§ EXERCISE INSTRUCTIONS: Reproduce each of the records below word for word, keeping every line, number and symbol unchanged.

§ THE DATA:
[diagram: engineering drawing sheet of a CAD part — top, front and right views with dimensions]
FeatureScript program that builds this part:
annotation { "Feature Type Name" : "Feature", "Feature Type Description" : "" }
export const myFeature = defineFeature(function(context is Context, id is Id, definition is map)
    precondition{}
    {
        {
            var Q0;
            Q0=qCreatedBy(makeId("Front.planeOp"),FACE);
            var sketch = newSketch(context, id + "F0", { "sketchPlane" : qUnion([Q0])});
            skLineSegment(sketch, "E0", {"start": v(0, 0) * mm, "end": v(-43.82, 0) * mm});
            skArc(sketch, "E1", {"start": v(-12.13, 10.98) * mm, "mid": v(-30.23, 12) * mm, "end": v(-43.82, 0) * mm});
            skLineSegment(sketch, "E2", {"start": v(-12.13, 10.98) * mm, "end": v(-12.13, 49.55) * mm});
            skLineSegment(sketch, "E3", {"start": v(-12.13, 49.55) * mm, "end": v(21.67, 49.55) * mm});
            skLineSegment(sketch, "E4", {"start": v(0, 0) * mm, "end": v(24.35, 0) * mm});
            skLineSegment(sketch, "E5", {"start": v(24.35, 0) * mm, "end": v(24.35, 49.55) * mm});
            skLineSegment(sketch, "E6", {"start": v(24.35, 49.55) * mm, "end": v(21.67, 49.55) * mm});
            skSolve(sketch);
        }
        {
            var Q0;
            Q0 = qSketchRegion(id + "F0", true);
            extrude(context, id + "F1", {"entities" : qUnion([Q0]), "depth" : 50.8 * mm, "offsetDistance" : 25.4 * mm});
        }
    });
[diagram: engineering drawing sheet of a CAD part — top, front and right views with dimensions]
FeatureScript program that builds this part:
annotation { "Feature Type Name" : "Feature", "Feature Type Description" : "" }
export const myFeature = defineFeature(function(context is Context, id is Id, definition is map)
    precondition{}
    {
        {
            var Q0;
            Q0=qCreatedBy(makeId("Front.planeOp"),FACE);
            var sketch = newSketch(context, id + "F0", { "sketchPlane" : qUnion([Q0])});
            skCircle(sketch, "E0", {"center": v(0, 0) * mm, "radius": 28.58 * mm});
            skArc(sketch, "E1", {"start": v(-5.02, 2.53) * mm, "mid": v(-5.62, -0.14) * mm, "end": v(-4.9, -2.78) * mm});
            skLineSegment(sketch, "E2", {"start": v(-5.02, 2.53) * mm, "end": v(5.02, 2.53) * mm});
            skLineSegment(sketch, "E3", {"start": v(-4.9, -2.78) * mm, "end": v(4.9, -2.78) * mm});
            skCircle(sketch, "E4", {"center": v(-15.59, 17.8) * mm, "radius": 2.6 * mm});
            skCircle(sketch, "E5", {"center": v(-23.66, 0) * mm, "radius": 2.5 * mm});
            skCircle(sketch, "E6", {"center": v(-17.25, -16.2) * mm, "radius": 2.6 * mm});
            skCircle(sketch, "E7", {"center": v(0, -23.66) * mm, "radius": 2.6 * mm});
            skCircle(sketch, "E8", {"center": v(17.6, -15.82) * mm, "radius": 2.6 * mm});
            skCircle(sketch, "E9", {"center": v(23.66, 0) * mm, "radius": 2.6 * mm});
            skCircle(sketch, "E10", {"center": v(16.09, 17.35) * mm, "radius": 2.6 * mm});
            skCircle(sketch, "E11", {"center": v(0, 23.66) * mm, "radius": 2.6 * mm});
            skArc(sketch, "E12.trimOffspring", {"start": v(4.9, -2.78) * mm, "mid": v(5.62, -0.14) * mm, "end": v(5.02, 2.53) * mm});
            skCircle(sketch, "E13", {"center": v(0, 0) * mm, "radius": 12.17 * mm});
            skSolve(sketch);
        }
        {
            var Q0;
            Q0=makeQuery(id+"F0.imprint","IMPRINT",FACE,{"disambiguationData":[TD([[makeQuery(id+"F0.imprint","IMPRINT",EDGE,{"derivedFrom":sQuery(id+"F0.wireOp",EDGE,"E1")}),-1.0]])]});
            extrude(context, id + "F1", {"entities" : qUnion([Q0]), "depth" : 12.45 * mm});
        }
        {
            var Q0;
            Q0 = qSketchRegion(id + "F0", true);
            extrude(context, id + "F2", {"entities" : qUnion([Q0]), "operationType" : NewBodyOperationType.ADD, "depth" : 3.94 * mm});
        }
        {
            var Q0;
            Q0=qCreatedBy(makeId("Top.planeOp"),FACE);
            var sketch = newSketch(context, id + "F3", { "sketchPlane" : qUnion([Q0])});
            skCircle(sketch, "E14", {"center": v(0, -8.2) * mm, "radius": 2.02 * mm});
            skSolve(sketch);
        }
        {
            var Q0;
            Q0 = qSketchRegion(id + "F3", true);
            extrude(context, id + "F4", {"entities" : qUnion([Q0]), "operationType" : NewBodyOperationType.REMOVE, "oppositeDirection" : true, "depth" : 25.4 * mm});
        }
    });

§ EXERCISE RESPONSE:
[diagram: engineering drawing sheet of a CAD part — top, front and right views with dimensions]
FeatureScript program that builds this part:
annotation { "Feature Type Name" : "Feature", "Feature Type Description" : "" }
export const myFeature = defineFeature(function(context is Context, id is Id, definition is map)
    precondition{}
    {
        {
            var Q0;
            Q0=qCreatedBy(makeId("Front.planeOp"),FACE);
            var sketch = newSketch(context, id + "F0", { "sketchPlane" : qUnion([Q0])});
            skLineSegment(sketch, "E0", {"start": v(0, 0) * mm, "end": v(-43.82, 0) * mm});
            skArc(sketch, "E1", {"start": v(-12.13, 10.98) * mm, "mid": v(-30.23, 12) * mm, "end": v(-43.82, 0) * mm});
            skLineSegment(sketch, "E2", {"start": v(-12.13, 10.98) * mm, "end": v(-12.13, 49.55) * mm});
            skLineSegment(sketch, "E3", {"start": v(-12.13, 49.55) * mm, "end": v(21.67, 49.55) * mm});
            skLineSegment(sketch, "E4", {"start": v(0, 0) * mm, "end": v(24.35, 0) * mm});
            skLineSegment(sketch, "E5", {"start": v(24.35, 0) * mm, "end": v(24.35, 49.55) * mm});
            skLineSegment(sketch, "E6", {"start": v(24.35, 49.55) * mm, "end": v(21.67, 49.55) * mm});
            skSolve(sketch);
        }
        {
            var Q0;
            Q0 = qSketchRegion(id + "F0", true);
            extrude(context, id + "F1", {"entities" : qUnion([Q0]), "depth" : 50.8 * mm, "offsetDistance" : 25.4 * mm});
        }
    });
[diagram: engineering drawing sheet of a CAD part — top, front and right views with dimensions]
FeatureScript program that builds this part:
annotation { "Feature Type Name" : "Feature", "Feature Type Description" : "" }
export const myFeature = defineFeature(function(context is Context, id is Id, definition is map)
    precondition{}
    {
        {
            var Q0;
            Q0=qCreatedBy(makeId("Front.planeOp"),FACE);
            var sketch = newSketch(context, id + "F0", { "sketchPlane" : qUnion([Q0])});
            skCircle(sketch, "E0", {"center": v(0, 0) * mm, "radius": 28.58 * mm});
            skArc(sketch, "E1", {"start": v(-5.02, 2.53) * mm, "mid": v(-5.62, -0.14) * mm, "end": v(-4.9, -2.78) * mm});
            skLineSegment(sketch, "E2", {"start": v(-5.02, 2.53) * mm, "end": v(5.02, 2.53) * mm});
            skLineSegment(sketch, "E3", {"start": v(-4.9, -2.78) * mm, "end": v(4.9, -2.78) * mm});
            skCircle(sketch, "E4", {"center": v(-15.59, 17.8) * mm, "radius": 2.6 * mm});
            skCircle(sketch, "E5", {"center": v(-23.66, 0) * mm, "radius": 2.5 * mm});
            skCircle(sketch, "E6", {"center": v(-17.25, -16.2) * mm, "radius": 2.6 * mm});
            skCircle(sketch, "E7", {"center": v(0, -23.66) * mm, "radius": 2.6 * mm});
            skCircle(sketch, "E8", {"center": v(17.6, -15.82) * mm, "radius": 2.6 * mm});
            skCircle(sketch, "E9", {"center": v(23.66, 0) * mm, "radius": 2.6 * mm});
            skCircle(sketch, "E10", {"center": v(16.09, 17.35) * mm, "radius": 2.6 * mm});
            skCircle(sketch, "E11", {"center": v(0, 23.66) * mm, "radius": 2.6 * mm});
            skArc(sketch, "E12.trimOffspring", {"start": v(4.9, -2.78) * mm, "mid": v(5.62, -0.14) * mm, "end": v(5.02, 2.53) * mm});
            skCircle(sketch, "E13", {"center": v(0, 0) * mm, "radius": 12.17 * mm});
            skSolve(sketch);
        }
        {
            var Q0;
            Q0=makeQuery(id+"F0.imprint","IMPRINT",FACE,{"disambiguationData":[TD([[makeQuery(id+"F0.imprint","IMPRINT",EDGE,{"derivedFrom":sQuery(id+"F0.wireOp",EDGE,"E1")}),-1.0]])]});
            extrude(context, id + "F1", {"entities" : qUnion([Q0]), "depth" : 12.45 * mm});
        }
        {
            var Q0;
            Q0 = qSketchRegion(id + "F0", true);
            extrude(context, id + "F2", {"entities" : qUnion([Q0]), "operationType" : NewBodyOperationType.ADD, "depth" : 3.94 * mm});
        }
        {
            var Q0;
            Q0=qCreatedBy(makeId("Top.planeOp"),FACE);
            var sketch = newSketch(context, id + "F3", { "sketchPlane" : qUnion([Q0])});
            skCircle(sketch, "E14", {"center": v(0, -8.2) * mm, "radius": 2.02 * mm});
            skSolve(sketch);
        }
        {
            var Q0;
            Q0 = qSketchRegion(id + "F3", true);
            extrude(context, id + "F4", {"entities" : qUnion([Q0]), "operationType" : NewBodyOperationType.REMOVE, "oppositeDirection" : true, "depth" : 25.4 * mm});
        }
    });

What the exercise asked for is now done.